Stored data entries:
━━━━━━━━
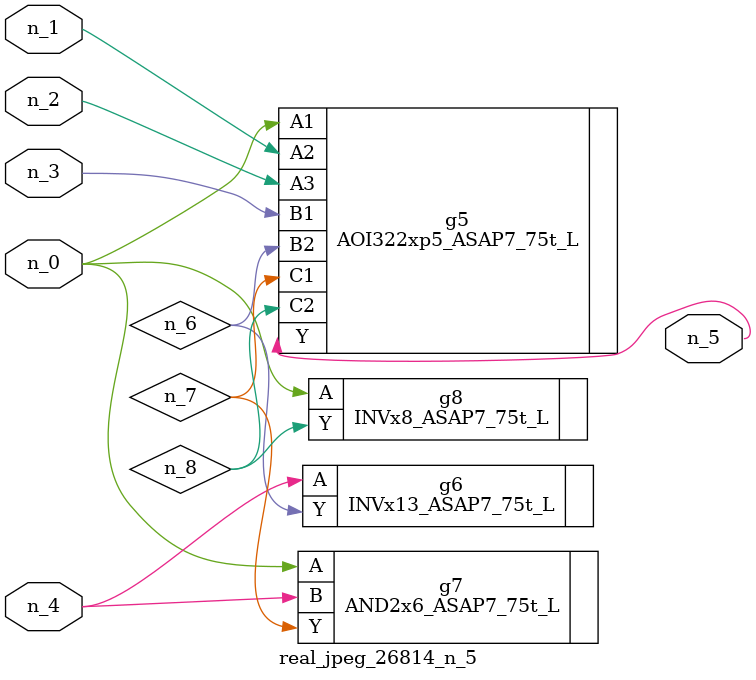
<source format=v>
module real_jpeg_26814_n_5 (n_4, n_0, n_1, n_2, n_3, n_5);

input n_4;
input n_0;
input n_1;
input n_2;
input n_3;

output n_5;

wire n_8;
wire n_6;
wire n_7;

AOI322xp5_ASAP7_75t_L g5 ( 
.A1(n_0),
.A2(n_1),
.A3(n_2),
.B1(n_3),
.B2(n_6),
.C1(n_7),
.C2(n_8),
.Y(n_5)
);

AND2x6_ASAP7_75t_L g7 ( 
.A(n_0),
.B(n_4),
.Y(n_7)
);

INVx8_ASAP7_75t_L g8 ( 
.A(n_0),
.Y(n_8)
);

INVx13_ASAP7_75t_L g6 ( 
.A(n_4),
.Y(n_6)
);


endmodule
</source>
━━━━━━━━
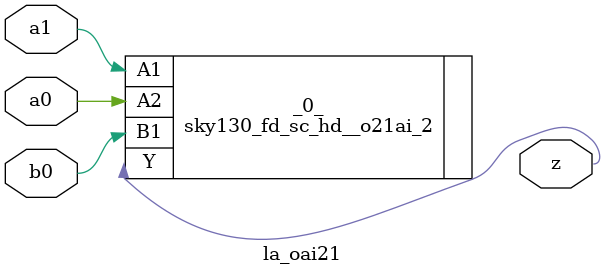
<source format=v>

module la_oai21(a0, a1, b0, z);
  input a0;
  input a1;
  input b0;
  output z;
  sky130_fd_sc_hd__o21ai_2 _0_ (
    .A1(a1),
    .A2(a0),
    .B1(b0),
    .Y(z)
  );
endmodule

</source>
━━━━━━━━
What is expected: Show every line above in which the word "input" occurs.

Response to this exercise:
input n_4;
input n_0;
input n_1;
input n_2;
input n_3;
  input a0;
  input a1;
  input b0;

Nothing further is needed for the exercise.